# Eea Family Permit for Mother in law



## sarahstanley111 (May 23, 2014)

Me (Estonian) and husband (Indian) came to UK in October 2012. Before coming to UK me and my husband was living with my mother in law in the same house in India 1 year and 3 months. My husband was supporting mother ( paying house bills and buying food) 

Now we have been living in UK 18 months and we have 2 daughters ( 17 months and 5 days old). 

We want to bring my mother in law to the Uk to live with us because she is alone there and she has health problems. Husband is dead and the other son is working and living in another country. 

Now my husband and his brother are supporting her financially. My husband is sending money to his brother and in every 3-4 months when the brother is going to visit mother he gives money to her. We dont have much evidence that we are supporting her financially. But she is emotionally dependent. 

Documents what we have 

mothers passport
my ID card
*proof of their relationship to the EEA national *- marriage certificate,Deed of change of name, my husbands Birth certificate

*proof of dependency upon the EEA national* - emotional dependency, she is living alone and cant sleep at nights,Phone and skype calls ,brothers documentation that he is working and living in other country. Husbands death certificate.

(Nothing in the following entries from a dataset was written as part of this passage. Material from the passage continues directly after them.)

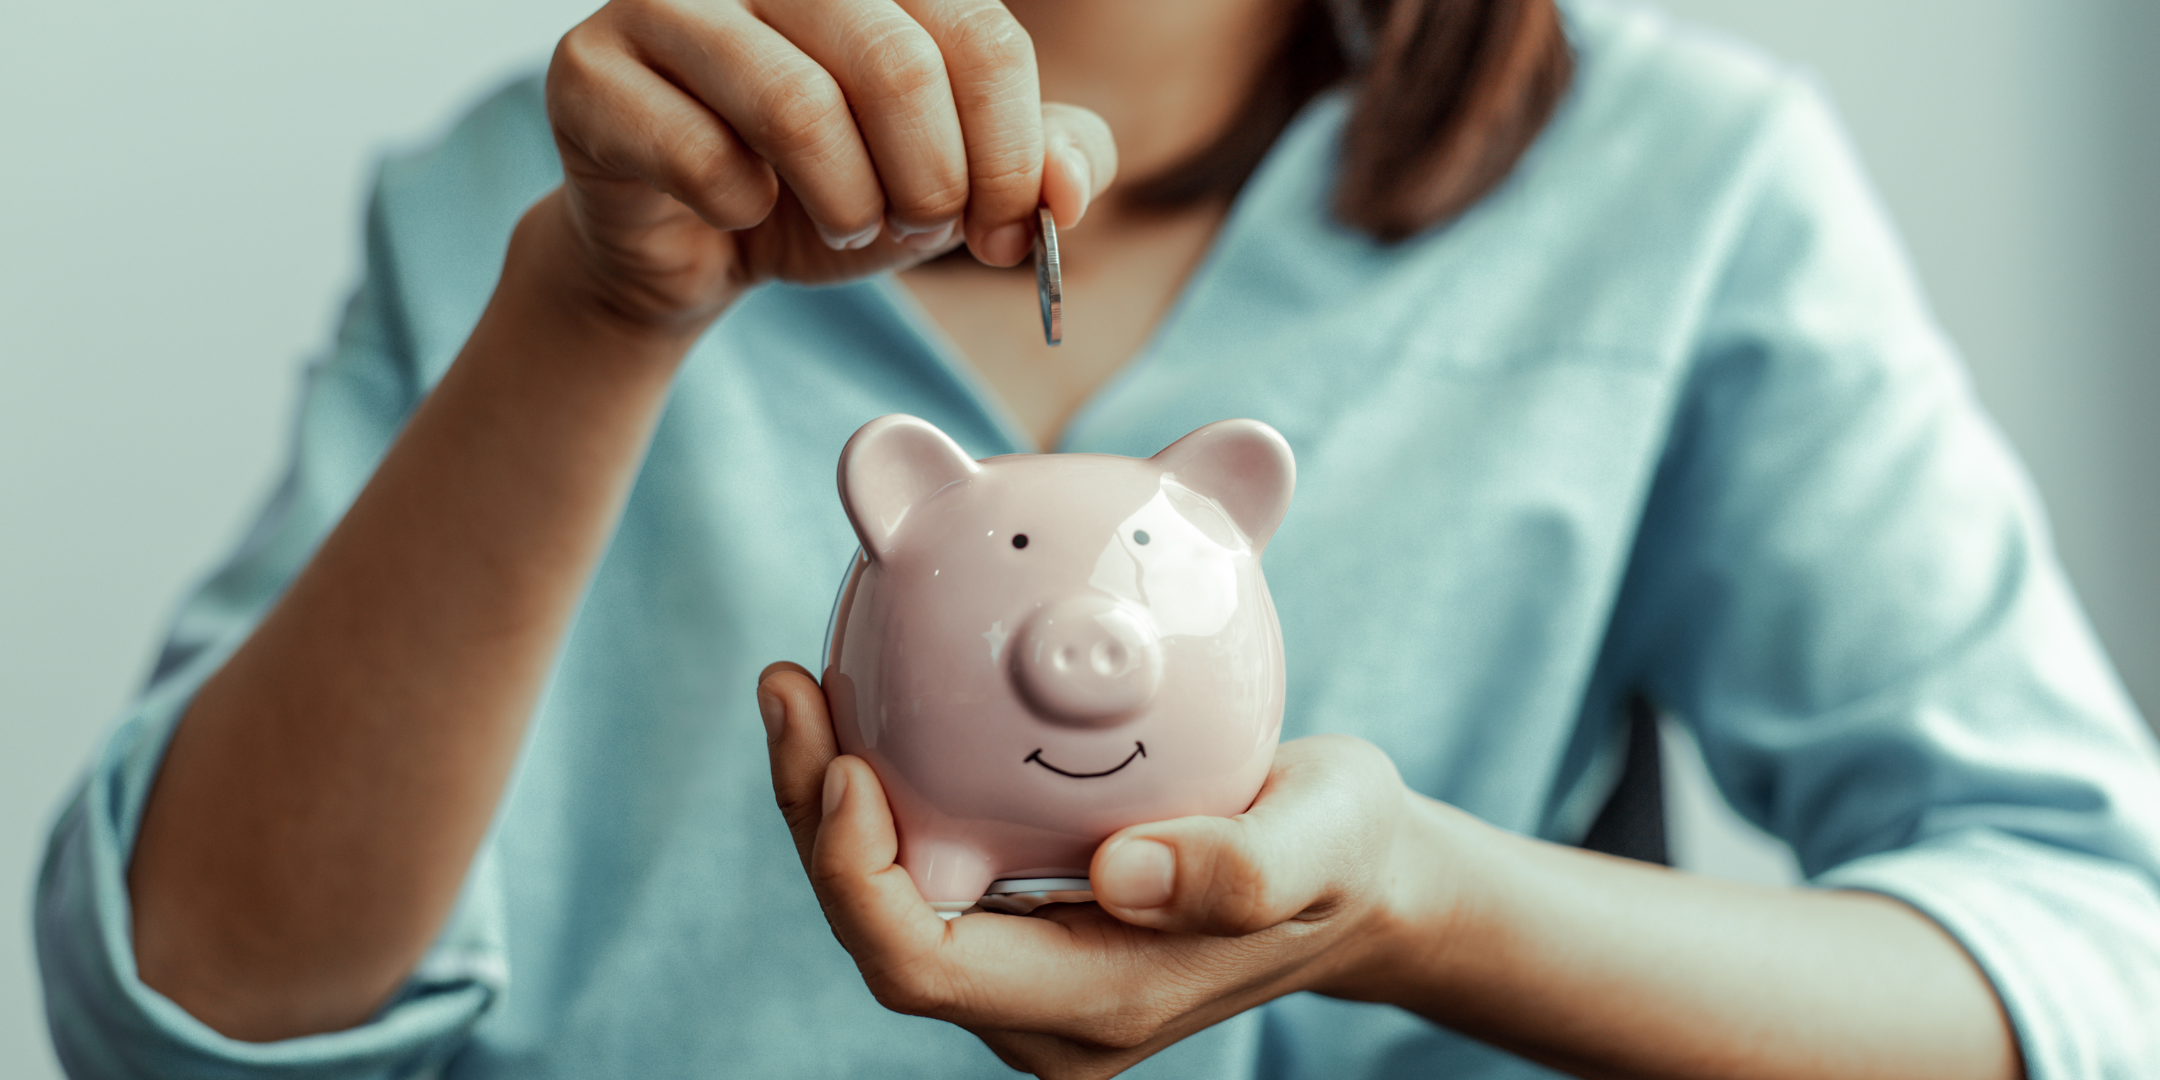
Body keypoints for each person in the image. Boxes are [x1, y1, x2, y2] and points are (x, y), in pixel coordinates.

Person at [34, 0, 2160, 1075]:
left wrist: (1428, 903)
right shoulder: (529, 208)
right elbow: (183, 1012)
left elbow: (2097, 960)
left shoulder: (1682, 193)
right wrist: (592, 318)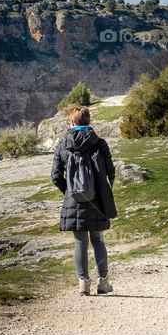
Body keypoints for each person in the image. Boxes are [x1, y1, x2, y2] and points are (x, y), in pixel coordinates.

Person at [51, 105, 116, 296]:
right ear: (89, 121)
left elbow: (55, 176)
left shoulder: (63, 143)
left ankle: (83, 284)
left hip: (74, 200)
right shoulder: (100, 143)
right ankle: (103, 283)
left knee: (80, 243)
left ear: (71, 122)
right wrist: (103, 191)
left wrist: (70, 192)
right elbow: (110, 172)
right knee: (98, 239)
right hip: (97, 200)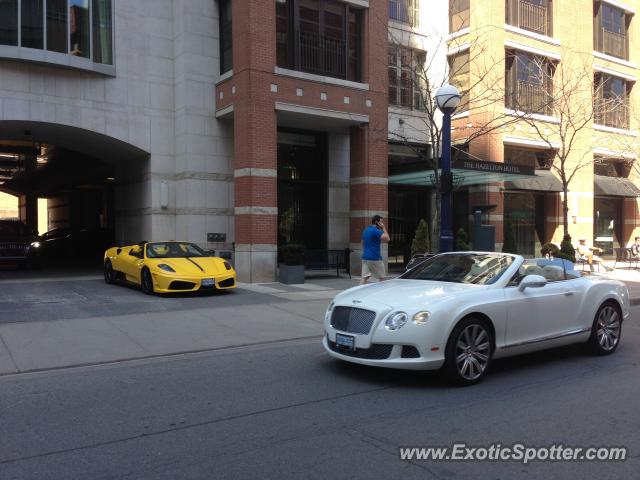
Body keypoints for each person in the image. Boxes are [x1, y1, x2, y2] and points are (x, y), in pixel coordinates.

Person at [360, 215, 390, 284]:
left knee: (364, 278)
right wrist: (384, 228)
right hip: (375, 258)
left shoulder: (366, 230)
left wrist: (366, 251)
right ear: (377, 222)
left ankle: (358, 293)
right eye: (381, 222)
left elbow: (362, 242)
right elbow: (388, 239)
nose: (382, 224)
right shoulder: (376, 231)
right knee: (382, 278)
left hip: (365, 257)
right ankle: (381, 294)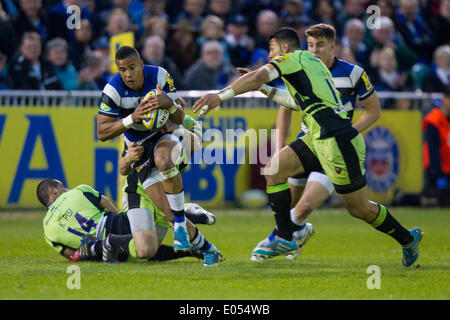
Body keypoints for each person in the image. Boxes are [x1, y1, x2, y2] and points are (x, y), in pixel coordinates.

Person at [193, 27, 423, 267]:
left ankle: (408, 239)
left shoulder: (296, 58)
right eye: (310, 44)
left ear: (284, 48)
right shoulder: (312, 66)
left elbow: (259, 75)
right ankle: (284, 236)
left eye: (271, 50)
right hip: (316, 139)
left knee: (359, 209)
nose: (270, 56)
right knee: (274, 170)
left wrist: (220, 96)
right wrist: (263, 88)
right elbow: (293, 102)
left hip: (338, 141)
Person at [241, 23, 381, 260]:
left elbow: (373, 111)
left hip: (333, 148)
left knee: (305, 207)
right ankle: (293, 236)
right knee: (286, 202)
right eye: (311, 45)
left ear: (333, 46)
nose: (315, 50)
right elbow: (286, 109)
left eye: (320, 45)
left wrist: (349, 133)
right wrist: (278, 146)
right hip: (307, 145)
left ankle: (283, 239)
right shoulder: (300, 68)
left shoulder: (353, 73)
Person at [96, 46, 222, 266]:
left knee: (167, 157)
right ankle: (198, 233)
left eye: (132, 68)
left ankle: (182, 219)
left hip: (165, 140)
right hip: (141, 157)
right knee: (149, 245)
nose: (127, 74)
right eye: (122, 69)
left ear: (141, 65)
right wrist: (131, 119)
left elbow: (182, 119)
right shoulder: (113, 90)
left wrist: (170, 105)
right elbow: (102, 134)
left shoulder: (160, 76)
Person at [37, 179, 215, 264]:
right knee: (152, 210)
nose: (65, 187)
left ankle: (189, 251)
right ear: (53, 190)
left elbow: (70, 254)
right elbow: (105, 202)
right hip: (114, 225)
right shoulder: (78, 190)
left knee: (145, 248)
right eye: (61, 185)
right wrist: (127, 217)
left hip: (105, 253)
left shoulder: (46, 230)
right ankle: (187, 210)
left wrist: (95, 253)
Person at [422, 86, 450, 206]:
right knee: (440, 197)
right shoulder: (434, 120)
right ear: (444, 99)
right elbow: (433, 151)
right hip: (437, 171)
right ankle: (406, 198)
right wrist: (439, 176)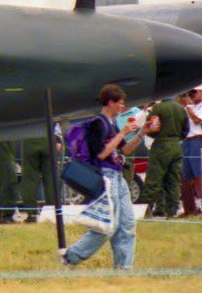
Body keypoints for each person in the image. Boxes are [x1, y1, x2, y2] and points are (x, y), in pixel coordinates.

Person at [61, 84, 148, 269]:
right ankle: (71, 256)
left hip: (118, 175)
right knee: (107, 225)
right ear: (110, 102)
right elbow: (101, 153)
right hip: (106, 176)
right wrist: (123, 133)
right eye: (120, 103)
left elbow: (124, 149)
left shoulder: (114, 124)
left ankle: (124, 269)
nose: (122, 107)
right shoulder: (97, 124)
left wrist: (142, 132)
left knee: (127, 225)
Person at [141, 95, 186, 218]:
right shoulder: (181, 109)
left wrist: (157, 138)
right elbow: (185, 130)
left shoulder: (158, 108)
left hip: (161, 146)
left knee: (154, 178)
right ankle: (172, 212)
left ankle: (146, 210)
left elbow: (152, 128)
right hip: (176, 146)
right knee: (173, 181)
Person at [179, 85, 202, 216]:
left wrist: (188, 106)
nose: (192, 95)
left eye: (195, 92)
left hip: (198, 139)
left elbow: (197, 119)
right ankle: (190, 209)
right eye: (190, 92)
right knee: (185, 176)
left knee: (199, 175)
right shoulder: (188, 107)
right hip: (186, 141)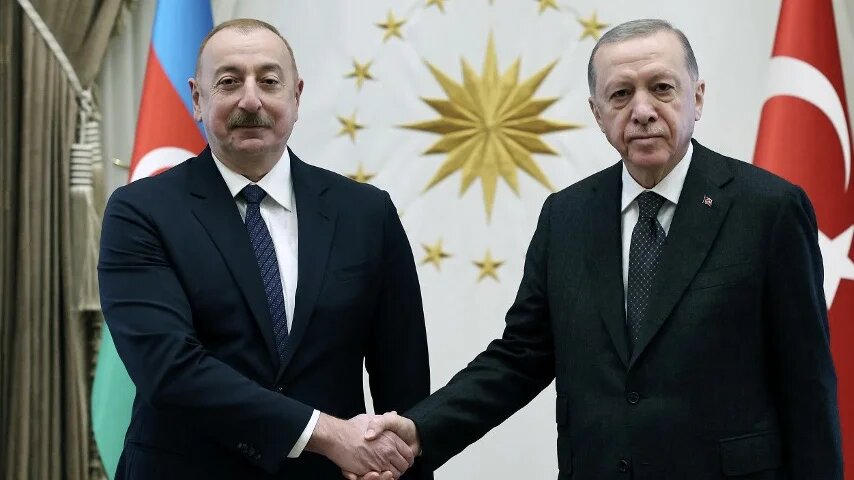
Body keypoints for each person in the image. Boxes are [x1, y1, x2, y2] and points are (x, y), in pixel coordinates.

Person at [356, 19, 843, 480]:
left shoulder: (769, 209)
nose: (643, 109)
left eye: (662, 88)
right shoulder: (566, 217)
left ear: (697, 97)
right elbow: (519, 357)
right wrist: (421, 429)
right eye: (621, 94)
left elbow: (807, 384)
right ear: (597, 112)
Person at [99, 18, 431, 479]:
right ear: (197, 99)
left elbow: (404, 383)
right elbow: (169, 369)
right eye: (229, 82)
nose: (250, 100)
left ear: (296, 96)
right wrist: (328, 434)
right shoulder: (141, 211)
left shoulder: (366, 213)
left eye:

*proof of having lived as part of the EEA national’s household*- pictures, letter from house secretary stating that we was living there before and now she is living alone 

That i am qualified person i have contract of employment, wage slips, letter from employer and residence document

Are this documents enough to show emotional dependency? 
Is there anything else we can provide to be successful ? 

Thanks, 

Sarah


----------



## AmyD (Jan 12, 2013)

I believe that in order to sponsor your mother in law, she must have been living with you in the EU before you came to the UK. The immigration system is not meant to allow every relative of every EU citizen's spouse into the UK.

Maybe someone else has a different opinion.


----------



## sarahstanley111 (May 23, 2014)

(a) any other family members, irrespective of their nationality, not falling under the definition in
point 2 of Article 2 who,* in the country from which they have come*, are dependants or
members of the household of the Union citizen having the primary right of residence, or
where serious health grounds strictly require the personal care of the family member by the
Union citizen;


How to understand that ? 

Thanks, 
Sarah


----------



## Joppa (Sep 7, 2009)

Home Office are really tightening up on issuing EEA family permit and residence card to those outside of immediate family members, and they expect dependency to mean destitution without constant financial support, and level of reliance to be substantial. Under EU rules, UK government is given substantial powers to scrutinise such applications 'extensively' - meaning they will not leave any stone unturned trying to deny.


----------